As we approached the two-year anniversary of his surgery, Roscoe began losing weight again. A few weeks after that benchmark, I met Steve. About a month later, Roscoe suffered a stroke on Good Friday. He survived, but it was clearly time to let him go.
The Wisdom of Animals
However crazy-cat-lady it sounds, I believe the timing was no accident. Wise in a way that’s hard to describe, Roscoe, I think, chose to leave me only once he knew it was okay for him to go. In terms of immediate support, my parents were up visiting for Easter that weekend. In a larger sense, Roscoe had hung on—well past when he was expected to live—until Steve came in to my life. It was almost as if, after watching me make so many unsuitable matches over the years, Roscoe waited until he could be sure that, since he couldn’t stick around, at least he could trust this guy.

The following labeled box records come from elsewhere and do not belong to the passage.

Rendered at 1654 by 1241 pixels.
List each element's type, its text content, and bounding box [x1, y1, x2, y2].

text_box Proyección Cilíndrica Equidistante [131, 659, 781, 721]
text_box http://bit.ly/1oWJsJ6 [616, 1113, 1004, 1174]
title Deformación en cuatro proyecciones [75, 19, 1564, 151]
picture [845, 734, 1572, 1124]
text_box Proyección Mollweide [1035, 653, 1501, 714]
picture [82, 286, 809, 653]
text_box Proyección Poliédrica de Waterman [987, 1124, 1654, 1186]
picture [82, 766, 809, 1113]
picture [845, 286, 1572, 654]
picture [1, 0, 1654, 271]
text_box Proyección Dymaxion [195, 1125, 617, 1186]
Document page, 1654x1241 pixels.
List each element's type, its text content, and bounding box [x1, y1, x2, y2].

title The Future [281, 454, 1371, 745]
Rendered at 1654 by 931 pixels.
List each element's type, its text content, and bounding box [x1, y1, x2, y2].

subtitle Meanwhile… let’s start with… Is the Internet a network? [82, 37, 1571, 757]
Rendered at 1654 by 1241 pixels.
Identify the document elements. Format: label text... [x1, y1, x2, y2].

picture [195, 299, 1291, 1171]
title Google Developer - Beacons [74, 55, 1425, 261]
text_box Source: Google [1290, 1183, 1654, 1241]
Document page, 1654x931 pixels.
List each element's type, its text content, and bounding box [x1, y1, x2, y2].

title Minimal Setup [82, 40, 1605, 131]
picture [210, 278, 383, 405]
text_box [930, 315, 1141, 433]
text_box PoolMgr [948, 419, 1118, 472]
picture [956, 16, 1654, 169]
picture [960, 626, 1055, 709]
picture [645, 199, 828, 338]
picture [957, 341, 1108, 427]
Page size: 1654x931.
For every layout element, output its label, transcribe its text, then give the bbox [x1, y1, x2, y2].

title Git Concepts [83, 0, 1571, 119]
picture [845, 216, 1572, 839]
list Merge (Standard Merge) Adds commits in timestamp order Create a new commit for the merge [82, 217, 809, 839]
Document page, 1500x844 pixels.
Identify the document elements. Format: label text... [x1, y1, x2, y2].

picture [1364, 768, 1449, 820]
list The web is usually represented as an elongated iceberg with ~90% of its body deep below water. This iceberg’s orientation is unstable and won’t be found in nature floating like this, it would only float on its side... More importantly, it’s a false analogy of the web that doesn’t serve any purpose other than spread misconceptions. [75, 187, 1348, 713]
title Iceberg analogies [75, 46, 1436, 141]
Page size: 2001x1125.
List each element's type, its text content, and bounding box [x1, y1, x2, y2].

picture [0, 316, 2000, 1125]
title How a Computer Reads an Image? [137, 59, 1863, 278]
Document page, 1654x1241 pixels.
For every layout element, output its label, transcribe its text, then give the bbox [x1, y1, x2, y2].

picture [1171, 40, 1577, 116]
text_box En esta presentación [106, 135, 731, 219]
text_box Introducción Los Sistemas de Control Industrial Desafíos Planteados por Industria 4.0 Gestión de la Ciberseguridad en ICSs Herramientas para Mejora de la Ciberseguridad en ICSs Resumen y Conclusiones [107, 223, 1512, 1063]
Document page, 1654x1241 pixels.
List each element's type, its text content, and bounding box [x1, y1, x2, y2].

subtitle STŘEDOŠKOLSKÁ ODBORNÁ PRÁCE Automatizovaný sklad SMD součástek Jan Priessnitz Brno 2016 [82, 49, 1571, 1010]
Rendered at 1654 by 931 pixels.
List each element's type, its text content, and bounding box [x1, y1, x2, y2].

Strange as it may sound to say about a cat: Roscoe was one of the great loves of my life. Sometimes I even think maybe I had to wait for Steve because it would have been unfair for the universe to grant me a second such love, until my time with the first was done.
When I’d gone to pick Roscoe up after his surgery, I spoke with the vet who’d performed the procedure. He came in to the exam room with the same amazed, almost besotted look I’d seen on the faces of so many who’d met my buddy over the years. “He really is just the best cat ever, isn’t he?” the doctor said.
Oh, yes, he was. And I’m a better human for having shared in his life.